Weighing the commercial costs of virtue
Three implications follow. Firstly, the voluntary corporate boycott of Russia will drastically deepen Russia’s isolation and impose further strain on its economy and society. There are few, if any, substitutes for many of the goods and, especially, services that Western companies have provided. While Russia demands recognition as a great power, its economy remains highly dependent on its adversaries – which, for the first time, now include companies as well as states. For two decades, Putin’s Russia calibrated its interdependence with the West to induce restraint in state responses to Russian assertiveness. The war against Ukraine has turned this on its head: Western corporate behaviour now amplifies, rather than moderates, government policy.
Secondly, this raises questions for companies that continue to do business with Russia. Company, and even sectoral, responses vary. Banking, in particular, has been slower to respond, and is more likely to explain withdrawal from Russia in terms of legal compliance rather than ethical commitment. Geography matters too. Major non-Western states have joined the sanctions coalition against Russia (especially in enforcing export controls), but few non-Western companies are boycotting it. This does not particularly help Russia – there are few attractive alternative suppliers for many of the goods and services that Western companies will no longer provide. But it highlights the larger point that civic regulation is still a largely Western phenomenon.
Thirdly, this raises the bar for future responses to unacceptable state conduct. Corporate rejection of Putin’s Russia contrasts starkly with obeisance to China, which has repeatedly compelled companies to change policies and issue apologies for maps or statements they have published on Taiwan, Hong Kong and Xinjiang. But since China is a far more significant market and investment partner, the commercial costs of virtue will be higher. How will Western companies react if, for example Beijing invades Taiwan? The new corporate geopolitical activism is a striking development, but will face sterner tests.

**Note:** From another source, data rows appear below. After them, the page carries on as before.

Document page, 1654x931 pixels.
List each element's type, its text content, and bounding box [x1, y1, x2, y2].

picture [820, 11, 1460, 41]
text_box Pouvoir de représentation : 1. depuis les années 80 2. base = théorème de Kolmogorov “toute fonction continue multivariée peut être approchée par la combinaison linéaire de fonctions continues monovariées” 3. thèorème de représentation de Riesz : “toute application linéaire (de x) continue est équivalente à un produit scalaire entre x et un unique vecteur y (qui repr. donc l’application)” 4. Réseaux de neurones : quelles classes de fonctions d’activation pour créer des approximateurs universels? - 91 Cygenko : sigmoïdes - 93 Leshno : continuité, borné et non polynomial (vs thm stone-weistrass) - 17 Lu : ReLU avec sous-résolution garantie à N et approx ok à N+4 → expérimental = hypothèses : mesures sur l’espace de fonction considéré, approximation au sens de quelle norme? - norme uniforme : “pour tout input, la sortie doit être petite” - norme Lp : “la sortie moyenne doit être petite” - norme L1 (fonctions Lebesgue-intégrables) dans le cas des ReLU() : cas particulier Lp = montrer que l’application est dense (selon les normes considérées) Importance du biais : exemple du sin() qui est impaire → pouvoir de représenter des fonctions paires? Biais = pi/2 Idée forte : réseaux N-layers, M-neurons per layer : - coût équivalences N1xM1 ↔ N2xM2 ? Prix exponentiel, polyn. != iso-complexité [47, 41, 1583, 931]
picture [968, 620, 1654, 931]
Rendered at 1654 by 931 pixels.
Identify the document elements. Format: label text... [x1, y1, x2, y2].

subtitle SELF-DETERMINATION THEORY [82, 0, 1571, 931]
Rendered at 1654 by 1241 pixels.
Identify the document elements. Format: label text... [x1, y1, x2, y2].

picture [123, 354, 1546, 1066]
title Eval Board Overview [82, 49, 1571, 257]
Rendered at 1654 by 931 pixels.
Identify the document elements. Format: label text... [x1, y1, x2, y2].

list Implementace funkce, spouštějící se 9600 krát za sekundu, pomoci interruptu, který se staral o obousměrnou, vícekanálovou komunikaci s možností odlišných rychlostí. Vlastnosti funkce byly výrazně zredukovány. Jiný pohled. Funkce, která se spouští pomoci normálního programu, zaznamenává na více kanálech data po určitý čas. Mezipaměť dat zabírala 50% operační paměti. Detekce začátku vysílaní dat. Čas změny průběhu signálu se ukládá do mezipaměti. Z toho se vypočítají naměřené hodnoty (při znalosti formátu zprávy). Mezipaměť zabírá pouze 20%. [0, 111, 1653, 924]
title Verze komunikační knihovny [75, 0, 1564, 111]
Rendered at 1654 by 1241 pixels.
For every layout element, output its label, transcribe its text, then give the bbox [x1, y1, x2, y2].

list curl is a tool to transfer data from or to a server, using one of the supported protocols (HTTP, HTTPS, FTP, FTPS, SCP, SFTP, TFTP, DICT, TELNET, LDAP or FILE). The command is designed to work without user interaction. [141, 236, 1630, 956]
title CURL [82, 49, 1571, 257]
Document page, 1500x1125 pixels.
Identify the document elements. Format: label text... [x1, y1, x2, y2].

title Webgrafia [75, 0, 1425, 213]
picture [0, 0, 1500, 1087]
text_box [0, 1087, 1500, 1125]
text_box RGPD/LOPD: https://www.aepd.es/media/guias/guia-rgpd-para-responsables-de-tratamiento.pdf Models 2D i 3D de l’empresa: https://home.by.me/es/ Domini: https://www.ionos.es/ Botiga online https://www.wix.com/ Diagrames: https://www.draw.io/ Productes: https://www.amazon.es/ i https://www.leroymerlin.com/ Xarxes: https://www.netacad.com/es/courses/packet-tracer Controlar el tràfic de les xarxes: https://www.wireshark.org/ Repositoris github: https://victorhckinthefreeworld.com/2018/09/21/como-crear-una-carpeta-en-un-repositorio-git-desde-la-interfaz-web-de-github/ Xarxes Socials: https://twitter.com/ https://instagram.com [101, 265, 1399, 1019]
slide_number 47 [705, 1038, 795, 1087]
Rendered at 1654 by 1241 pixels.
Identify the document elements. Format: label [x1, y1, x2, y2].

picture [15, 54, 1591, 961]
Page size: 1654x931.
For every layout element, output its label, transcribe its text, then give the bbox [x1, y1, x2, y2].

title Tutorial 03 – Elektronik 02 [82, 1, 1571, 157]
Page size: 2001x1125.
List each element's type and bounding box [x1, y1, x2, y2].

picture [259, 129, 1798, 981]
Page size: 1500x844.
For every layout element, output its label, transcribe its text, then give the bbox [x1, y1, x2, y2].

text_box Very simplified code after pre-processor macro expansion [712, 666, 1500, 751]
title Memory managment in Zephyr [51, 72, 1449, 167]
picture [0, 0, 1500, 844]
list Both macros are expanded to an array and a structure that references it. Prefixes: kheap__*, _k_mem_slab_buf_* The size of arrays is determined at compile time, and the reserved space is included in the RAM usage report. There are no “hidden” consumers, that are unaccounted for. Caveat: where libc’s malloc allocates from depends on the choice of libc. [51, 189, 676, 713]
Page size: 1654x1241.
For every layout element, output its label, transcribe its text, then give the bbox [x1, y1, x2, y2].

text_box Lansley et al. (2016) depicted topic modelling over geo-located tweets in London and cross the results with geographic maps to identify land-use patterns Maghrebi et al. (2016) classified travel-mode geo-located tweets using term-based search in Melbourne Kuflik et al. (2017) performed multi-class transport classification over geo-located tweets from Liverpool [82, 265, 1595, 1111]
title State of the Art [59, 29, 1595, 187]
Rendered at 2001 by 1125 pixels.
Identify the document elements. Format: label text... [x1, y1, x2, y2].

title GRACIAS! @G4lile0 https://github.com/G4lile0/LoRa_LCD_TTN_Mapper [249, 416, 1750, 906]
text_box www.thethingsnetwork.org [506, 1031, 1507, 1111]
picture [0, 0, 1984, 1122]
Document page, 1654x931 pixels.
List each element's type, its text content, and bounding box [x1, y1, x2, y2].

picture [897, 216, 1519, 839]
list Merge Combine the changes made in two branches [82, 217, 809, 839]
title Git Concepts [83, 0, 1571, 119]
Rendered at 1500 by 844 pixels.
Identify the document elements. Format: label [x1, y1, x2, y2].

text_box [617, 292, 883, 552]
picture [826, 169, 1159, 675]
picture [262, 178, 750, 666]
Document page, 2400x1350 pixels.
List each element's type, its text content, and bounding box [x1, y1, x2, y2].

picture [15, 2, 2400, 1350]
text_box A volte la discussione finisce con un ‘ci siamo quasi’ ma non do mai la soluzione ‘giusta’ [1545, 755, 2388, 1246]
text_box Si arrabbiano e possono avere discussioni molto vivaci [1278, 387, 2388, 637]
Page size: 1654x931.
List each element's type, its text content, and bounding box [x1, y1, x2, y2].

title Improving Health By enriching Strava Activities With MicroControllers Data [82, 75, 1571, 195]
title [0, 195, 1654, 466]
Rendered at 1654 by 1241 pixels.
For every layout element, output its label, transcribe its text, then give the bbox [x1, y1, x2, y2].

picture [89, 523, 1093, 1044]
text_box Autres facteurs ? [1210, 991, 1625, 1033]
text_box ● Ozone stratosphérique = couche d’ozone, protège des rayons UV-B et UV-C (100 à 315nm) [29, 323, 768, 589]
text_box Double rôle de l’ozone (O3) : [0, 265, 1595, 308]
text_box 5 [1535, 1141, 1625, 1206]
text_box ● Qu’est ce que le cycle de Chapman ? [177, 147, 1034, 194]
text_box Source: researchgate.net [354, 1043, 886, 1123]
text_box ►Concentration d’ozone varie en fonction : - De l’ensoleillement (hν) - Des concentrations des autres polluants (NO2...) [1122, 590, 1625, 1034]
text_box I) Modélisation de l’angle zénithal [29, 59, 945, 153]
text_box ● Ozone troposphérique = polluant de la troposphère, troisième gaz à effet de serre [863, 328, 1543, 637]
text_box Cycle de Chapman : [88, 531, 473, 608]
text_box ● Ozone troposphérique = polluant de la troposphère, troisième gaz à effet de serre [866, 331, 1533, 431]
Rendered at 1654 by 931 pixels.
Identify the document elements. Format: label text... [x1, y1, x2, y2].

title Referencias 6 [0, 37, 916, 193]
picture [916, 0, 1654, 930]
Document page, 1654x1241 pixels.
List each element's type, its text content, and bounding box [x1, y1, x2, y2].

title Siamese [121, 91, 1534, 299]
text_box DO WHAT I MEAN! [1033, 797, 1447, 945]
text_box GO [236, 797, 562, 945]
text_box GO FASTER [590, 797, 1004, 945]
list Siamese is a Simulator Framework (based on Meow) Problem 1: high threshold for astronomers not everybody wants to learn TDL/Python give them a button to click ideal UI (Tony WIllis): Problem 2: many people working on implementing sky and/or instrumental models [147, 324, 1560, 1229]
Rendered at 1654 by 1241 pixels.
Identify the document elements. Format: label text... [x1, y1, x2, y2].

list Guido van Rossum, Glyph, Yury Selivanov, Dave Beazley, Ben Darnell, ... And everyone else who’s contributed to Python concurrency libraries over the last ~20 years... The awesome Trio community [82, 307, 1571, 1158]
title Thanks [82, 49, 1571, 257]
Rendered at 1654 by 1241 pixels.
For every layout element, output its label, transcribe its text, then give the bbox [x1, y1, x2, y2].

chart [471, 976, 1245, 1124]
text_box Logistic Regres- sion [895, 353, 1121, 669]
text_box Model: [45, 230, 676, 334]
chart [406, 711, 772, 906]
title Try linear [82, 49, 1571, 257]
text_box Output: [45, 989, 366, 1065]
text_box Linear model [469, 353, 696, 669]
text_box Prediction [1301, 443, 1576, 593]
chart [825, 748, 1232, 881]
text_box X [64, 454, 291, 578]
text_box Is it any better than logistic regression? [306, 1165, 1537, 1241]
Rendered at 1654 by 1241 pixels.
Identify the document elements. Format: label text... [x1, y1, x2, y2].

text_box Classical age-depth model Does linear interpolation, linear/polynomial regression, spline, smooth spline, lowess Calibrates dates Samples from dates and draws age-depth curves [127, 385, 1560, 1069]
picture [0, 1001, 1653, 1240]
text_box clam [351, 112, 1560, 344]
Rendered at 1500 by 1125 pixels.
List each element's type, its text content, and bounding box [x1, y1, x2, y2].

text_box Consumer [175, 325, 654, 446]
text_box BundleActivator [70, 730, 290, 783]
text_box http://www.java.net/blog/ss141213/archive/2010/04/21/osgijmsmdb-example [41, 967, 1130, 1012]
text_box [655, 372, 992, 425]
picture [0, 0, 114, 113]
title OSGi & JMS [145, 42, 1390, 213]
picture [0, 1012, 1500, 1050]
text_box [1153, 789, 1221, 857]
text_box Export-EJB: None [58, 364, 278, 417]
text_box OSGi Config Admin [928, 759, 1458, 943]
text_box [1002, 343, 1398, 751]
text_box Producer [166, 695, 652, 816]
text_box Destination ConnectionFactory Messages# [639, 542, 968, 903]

Lengthened chains of ethical responsibility
But the war in Ukraine could itself provoke, not just presage, such a test. If China supports Russia’s war effort – for example, by providing arms or finance – then not only may Western governments respond punitively but companies, too, may feel social pressure to follow suit. This would accelerate an economic decoupling that many of them have sought until now to limit. If civic regulation demands that any complicity in Russia’s actions be held to account, ethical chains of responsibility will lengthen accordingly and bring critical scrutiny onto other actors. As the ESG agenda escalates, the limits of civic regulation become ever-less clear. In this respect, too, Russia’s war in Ukraine may prove a geopolitical case study in unpredictable and rising political risks.